By Tim Radford, Climate News NetworkThis piece first appeared at Climate News Network.

LONDON — The impact of human activity is melting the glaciers in the world’s mountain regions, and is doing so at an accelerating rate.

Ben Marzeion, a climate scientist at the University of Innsbruck’s Institute of Meteorology and Geophysics, Austria, reports with colleagues in the journal Science that they used computer models to simulate changes in the world’s slow-flowing frozen rivers between the years 1851 and 2010. The study embraced all the world’s glaciers except those in Antarctica.

This kind of manipulation allows researchers to play with the possibilities and see, for instance, how much changes in the sunlight patterns, high-level atmospheric changes because of volcanic eruptions, or simply slow cycles of natural weather patterns might be at work in the ice record.

The answers were unequivocal about human impact on the environment. “In our data, we find unambiguous evidence of anthropogenic contribution to glacier mass loss,” Dr Marzeion says.

In retreat

That glaciers are losing mass — retreating uphill, and melting at a faster rate — is not in doubt. A year ago, one group established without any doubt that worldwide, and overall, glaciers are in retreat.

In South America, some glaciers in the Andes are melting at a record rate, while satellite measurements show that the Jakobshavn glacier in Greenland doubled its flow speed between 1997 and 2003, and has doubled it again since 2003.

In Europe, 19th-century landscape painters, pioneer photographers and mountain guides unwittingly made permanent, easily-accessible records of Alpine glacier geography. These now set a baseline for all modern measurements, and researchers have established that the melt is getting faster.

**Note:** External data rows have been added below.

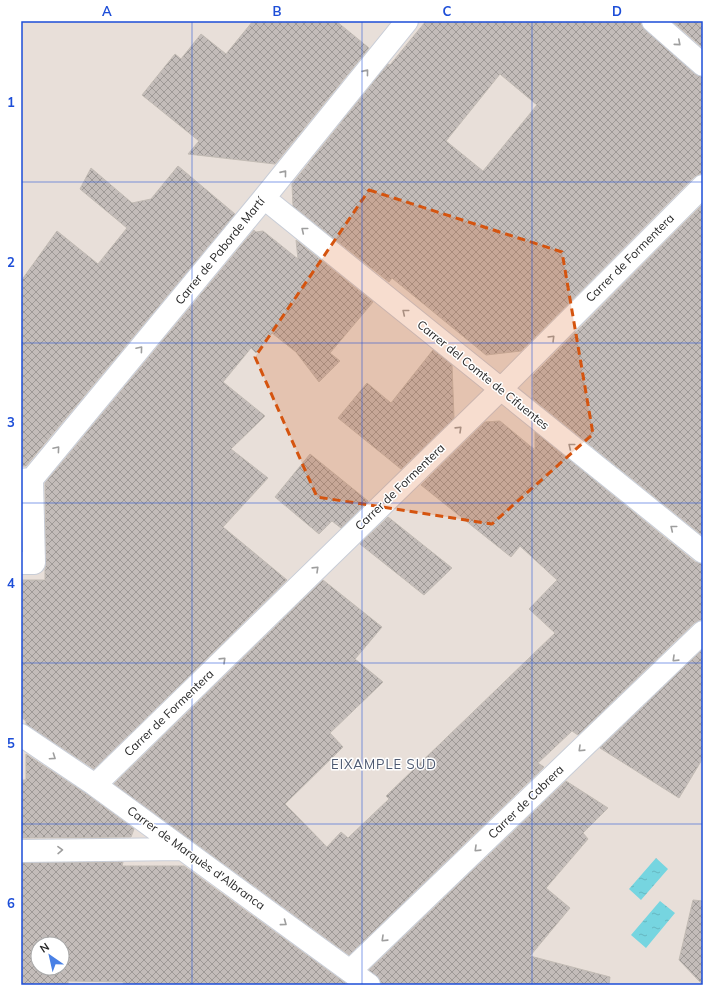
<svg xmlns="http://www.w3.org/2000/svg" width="724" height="1006" viewBox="0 0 724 1006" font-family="Mulish,sans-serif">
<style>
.water{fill:url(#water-ripples)}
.building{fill:url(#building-cross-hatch);stroke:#c2bbb4;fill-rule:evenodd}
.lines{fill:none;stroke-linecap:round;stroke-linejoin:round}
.minor-casing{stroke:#c8cdd7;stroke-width:24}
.minor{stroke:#fff;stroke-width:22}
.oneway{stroke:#9e9e9e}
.marked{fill:#d5540f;fill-opacity:0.2;stroke:#d5540f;stroke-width:3;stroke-dasharray:8 5;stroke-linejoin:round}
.grid{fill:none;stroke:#1d4ed8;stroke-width:1;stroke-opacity:0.55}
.labels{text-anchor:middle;stroke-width:3;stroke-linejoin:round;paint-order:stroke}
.street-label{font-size:12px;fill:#272727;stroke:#fff}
.neighbourhood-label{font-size:13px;letter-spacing:1px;fill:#4d5971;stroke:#fff}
.neatline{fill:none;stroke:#1d4ed8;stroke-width:1.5}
.grid-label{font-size:13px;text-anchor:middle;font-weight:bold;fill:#1d4ed8}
</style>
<defs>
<pattern id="water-ripples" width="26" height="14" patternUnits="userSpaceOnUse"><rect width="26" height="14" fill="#76d5e0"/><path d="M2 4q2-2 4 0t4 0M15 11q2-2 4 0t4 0" fill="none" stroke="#66b7c0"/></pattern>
<pattern id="building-cross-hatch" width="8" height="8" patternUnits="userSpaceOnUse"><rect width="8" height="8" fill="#c3bcb9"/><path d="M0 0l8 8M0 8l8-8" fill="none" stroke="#9e9996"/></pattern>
</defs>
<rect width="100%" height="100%" fill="#e8dfd9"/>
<path class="water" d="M 656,858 L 668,869 L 641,900 L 629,889 Z
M 660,901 L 675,913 L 646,948 L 631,935 Z"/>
<path class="building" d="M 253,21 L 336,21 L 369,48 L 275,164 L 188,154 L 199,141 L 142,95 L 175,54 L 181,59 L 201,34 L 226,54 Z
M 426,21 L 641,21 L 641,25 L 645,30 L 695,74 L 703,77 L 703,174 L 699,174 L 694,177 L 521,351 L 486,355 L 392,278 L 389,282 L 293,206 L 292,184 L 388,64 L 390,65 ZM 500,74 L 537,105 L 483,171 L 446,141 Z
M 672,21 L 703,21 L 703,48 Z
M 178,166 L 235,214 L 26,466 L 21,466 L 21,281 L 57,231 L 98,264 L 127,228 L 80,189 L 91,168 L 132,203 L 151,199 Z
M 703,204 L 703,536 L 533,399 L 533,375 Z
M 254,230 L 256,232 L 263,231 L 298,259 L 296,240 L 373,302 L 330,353 L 340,361 L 319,382 L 296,352 L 272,333 L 256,353 L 251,348 L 223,382 L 265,416 L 231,449 L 268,478 L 223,527 L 287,580 L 94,769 L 26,724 L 26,721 L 21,717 L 21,580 L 45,580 L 45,569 L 46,563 L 45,483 Z
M 433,350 L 452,365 L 454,418 L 401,469 L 338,418 L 367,383 L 391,403 Z
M 500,421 L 535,450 L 535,432 L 695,562 L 703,564 L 703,620 L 700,620 L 694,623 L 578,735 L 572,731 L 538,763 L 544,767 L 349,955 L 114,784 L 323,580 L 382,627 L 355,659 L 383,682 L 330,733 L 343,747 L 285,804 L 327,847 L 341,832 L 348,838 L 389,799 L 386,796 L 555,633 L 529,609 L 557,580 L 520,546 L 511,557 L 421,485 L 485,422 Z
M 310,454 L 368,501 L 341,528 L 332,521 L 319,534 L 275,497 Z
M 388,517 L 452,568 L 424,595 L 360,544 Z
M 703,649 L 703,758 L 679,798 L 600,748 Z
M 26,754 L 88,795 L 134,829 L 131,837 L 21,838 L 21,780 L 26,780 Z
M 566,781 L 608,808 L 583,833 L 588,839 L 546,888 L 570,908 L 530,956 L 610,977 L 609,985 L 381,985 L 380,980 L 369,970 Z
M 123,862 L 122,866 L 184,866 L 348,985 L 123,985 L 124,982 L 68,981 L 68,985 L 21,985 L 21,863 ZM 38,944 L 62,944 L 62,968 L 38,968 Z
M 693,900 L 703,901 L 703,985 L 679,960 Z"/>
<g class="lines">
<defs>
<path id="minor" d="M 653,21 L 703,65
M 264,198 L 703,552
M 32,479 L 264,198 L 407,21
M 21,480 L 32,479 L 34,563 L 21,563
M 21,735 L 95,785 L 369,985
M 95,785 L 501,389 L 703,186
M 21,851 L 183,849
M 350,971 L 703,632"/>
</defs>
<use href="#minor" class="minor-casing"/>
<use href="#minor" class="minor"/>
</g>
<defs><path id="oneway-chevron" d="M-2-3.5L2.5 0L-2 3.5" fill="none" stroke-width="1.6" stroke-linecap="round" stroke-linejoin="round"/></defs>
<g class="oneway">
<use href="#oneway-chevron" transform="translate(678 43) rotate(41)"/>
<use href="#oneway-chevron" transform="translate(366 72) rotate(-51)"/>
<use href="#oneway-chevron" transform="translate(284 173) rotate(-51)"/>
<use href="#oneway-chevron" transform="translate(304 230) rotate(-141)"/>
<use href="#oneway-chevron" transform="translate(405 312) rotate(-141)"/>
<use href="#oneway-chevron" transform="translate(552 338) rotate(-45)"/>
<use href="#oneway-chevron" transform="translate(140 349) rotate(-50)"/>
<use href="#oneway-chevron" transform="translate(459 429) rotate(-44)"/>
<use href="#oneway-chevron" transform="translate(571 446) rotate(-141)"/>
<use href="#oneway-chevron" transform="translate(57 449) rotate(-50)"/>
<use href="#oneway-chevron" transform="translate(673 528) rotate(-141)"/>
<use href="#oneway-chevron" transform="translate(316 569) rotate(-44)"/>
<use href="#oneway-chevron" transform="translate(675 659) rotate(136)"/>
<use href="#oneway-chevron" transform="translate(223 660) rotate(-44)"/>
<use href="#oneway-chevron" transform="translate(581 749) rotate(136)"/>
<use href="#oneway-chevron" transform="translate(53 757) rotate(34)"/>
<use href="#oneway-chevron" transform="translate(477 849) rotate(136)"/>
<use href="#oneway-chevron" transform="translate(60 850) rotate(-1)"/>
<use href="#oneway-chevron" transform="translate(284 923) rotate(36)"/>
<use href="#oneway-chevron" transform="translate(384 939) rotate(136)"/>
</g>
<path class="marked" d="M 369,190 L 562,252 L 593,434 L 492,524 L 317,497 L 255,357 Z"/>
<path class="grid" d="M 192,21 L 192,985M 362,21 L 362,985M 532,21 L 532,985M 21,182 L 703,182M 21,343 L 703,343M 21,503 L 703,503M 21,663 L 703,663M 21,824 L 703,824"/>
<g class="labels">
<g class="street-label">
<text transform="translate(220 251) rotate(-51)" y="4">Carrer de Paborde Martí</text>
<text transform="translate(630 258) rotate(-45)" y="4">Carrer de Formentera</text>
<text transform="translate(483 375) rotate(39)" y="4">Carrer del Comte de Cifuentes</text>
<text transform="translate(400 487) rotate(-44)" y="4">Carrer de Formentera</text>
<text transform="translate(169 713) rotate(-44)" y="4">Carrer de Formentera</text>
<text transform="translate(526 802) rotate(-44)" y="4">Carrer de Cabrera</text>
<text transform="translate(196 858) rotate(36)" y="4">Carrer de Marquès d'Albranca</text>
</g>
<g class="neighbourhood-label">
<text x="384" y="769">EIXAMPLE SUD</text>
</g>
</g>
<rect width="724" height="1006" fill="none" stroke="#ffffff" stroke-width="44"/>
<g transform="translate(50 956) rotate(326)"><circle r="19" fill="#ffffff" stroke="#a9a9a9"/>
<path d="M0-3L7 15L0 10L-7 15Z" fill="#4980e5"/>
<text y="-6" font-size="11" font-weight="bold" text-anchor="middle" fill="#272727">N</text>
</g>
<rect x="22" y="22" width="680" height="962" class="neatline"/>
<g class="grid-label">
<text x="107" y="16">A</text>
<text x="277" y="16">B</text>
<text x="447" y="16">C</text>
<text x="617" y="16">D</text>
<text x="11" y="107">1</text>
<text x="11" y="267">2</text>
<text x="11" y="427">3</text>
<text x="11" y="588">4</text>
<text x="11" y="748">5</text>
<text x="11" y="908">6</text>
</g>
</svg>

The challenge is to determine how much of this is due to natural causes, and how much to changes in human land use, and the emission of greenhouse gases.

Higher proportion

The Innsbruck team has calculated that around a quarter of all the melting between 1851 and 2010 can be put down to human activity. But that is the overall picture: the proportion gets higher with time. Between 1991 and 2010, the fraction of melting due to human activity rose to two-thirds.

“In the 19th century and first half of the 20th century we observed that glacier mass loss attributable to human activity is barely noticeable, but since then has steadily increased,” Dr Marzeion says.